東京大学と理化学研究所(理研)の研究チームは、磁気秩序の存在しないゼロ磁場下で、巨大なホール効果が、電子スピンが自発的に形成するスピンキラリティによって出現することに基づき、そのスピンキラリティとゼロ磁場ホール効果が磁場の強度と方位により制御可能であることを発見した。
同成果は、元東京大学物性研究所のLuis Balicas客員准教授(現在は米国国立高磁場研究所 専任研究員)、元東京大学物性研究所 日本学術振興会特別研究員の町田洋氏(現在は東京工業大学大学院理工学研究科 助教)、東京大学物性研究所の中辻知 准教授、元東京大学物性研究所の小野田繁樹 客員准教授(現在は理化学研究所基幹研究所 専任研究員)の研究チームによるもので、米国物理学会誌「Physical Review Letters」のオンライン版に5月25日(米国時間)掲載される予定。

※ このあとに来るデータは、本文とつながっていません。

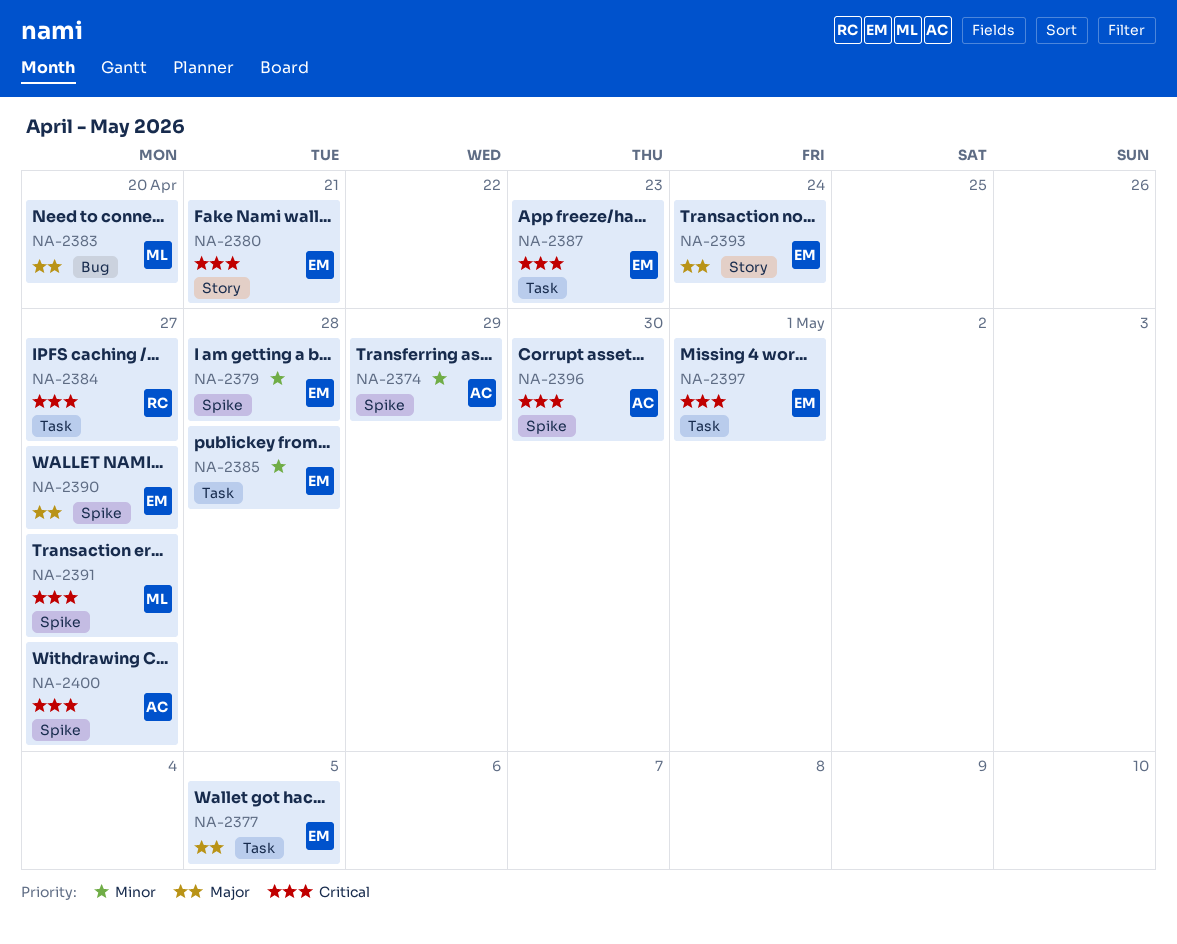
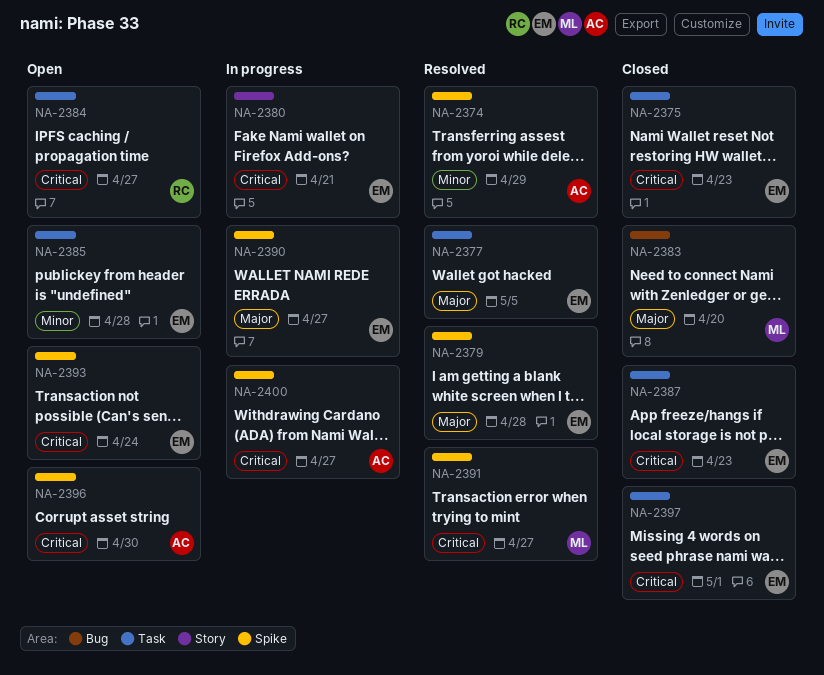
NA-2375: none -> present
NA-2379, priority: Minor -> Major
NA-2393, priority: Major -> Critical
NA-2393, label: Story -> Spike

現在のCPUの揮発性メモリは、そのメモリ維持のためにリフレッシュ動作が必要となり、消費電力が大きいという欠点を持つ。一方で、不揮発性メモリはメモリ維持のための電力を必要としないため、フラッシュメモリを始め、次世代の不揮発性メモリ開発が各所にて進められている。次世代不揮発性メモリの1つに磁気抵抗メモリ(MRAM)があるが、その動作には多層膜のトンネル接合を必要とし構造的に複雑となっているほか、メモリの読み・書きの際の電流駆動による発熱や強磁性のヒステレシスによる本質的なエネルギー損失が存在しており、単層で作動する構造的に単純なホール素子を用いた異常ホール効果を利用して、散逸を大幅に削減した新しいメモリ機構の実現が求められていた。
19世紀の発見以来、異常ホール効果の発現には、これまで磁場、あるいは磁気秩序に伴った磁化成分が必要とされてきたが、研究チームでは2010年にゼロ磁場で磁化のない状態で自発的に現れる新しいホール効果を発見していた。
これは幾何学的フラストレーションにより安定化されたスピン液体状態において、スピンの作る立体角(スピンキラリティ)の巨視的秩序が巨大な仮想磁場を作るために現れると考えられている。
同機構では磁化のヒステレシスに伴うエネルギー損失・発熱はなく、また、従来の異常ホール効果を凌ぐ大きな信号が弱磁場で得られることから、同ホール電流の機構解明は、基礎学術的に重要な課題であるのみならず、メモリの消費電力の低減を実現し、不揮発性メモリを用いた低エネルギー消費の情報処理を実現する技術基盤を与えると考えられており、研究チームでは今回、このゼロ磁場ホール効果を実現したPr2Ir2O7の純良単結晶を用いてホール伝導率の磁場とその方向依存性を詳細に調べた。
その結果、この立方晶の物質の[111]方向に磁場をかけた場合に特に巨大なヒステレシスを伴った自発的ホール伝導度が現れることが判明した。この現象の現れる低温ではスピンはアイスルールに従い、スピンアイスと呼ばれる水の氷と同じ構造を取ることがわかっているが、このスピンの配置では、特に[111]面に最も大きなスピンキラリティの成分が現れることが期待され、そのことと一致することがわかったほか、氷では現れない量子性がこのホール効果の発現に重要となっていることを強く示唆しているという。
なお、同成果は、新たな自発的ホール効果、また、それを用いた今後のホール素子に基づくメモリ機構の開発のための重要な一歩となると考えられると研究チームでは説明するほか、スピンアイスという新しい磁性現象で現れた量子効果の研究は、という新たな磁性体を理解するうえでも、今後さらなる重要な知見を与えることが期待されるとしている。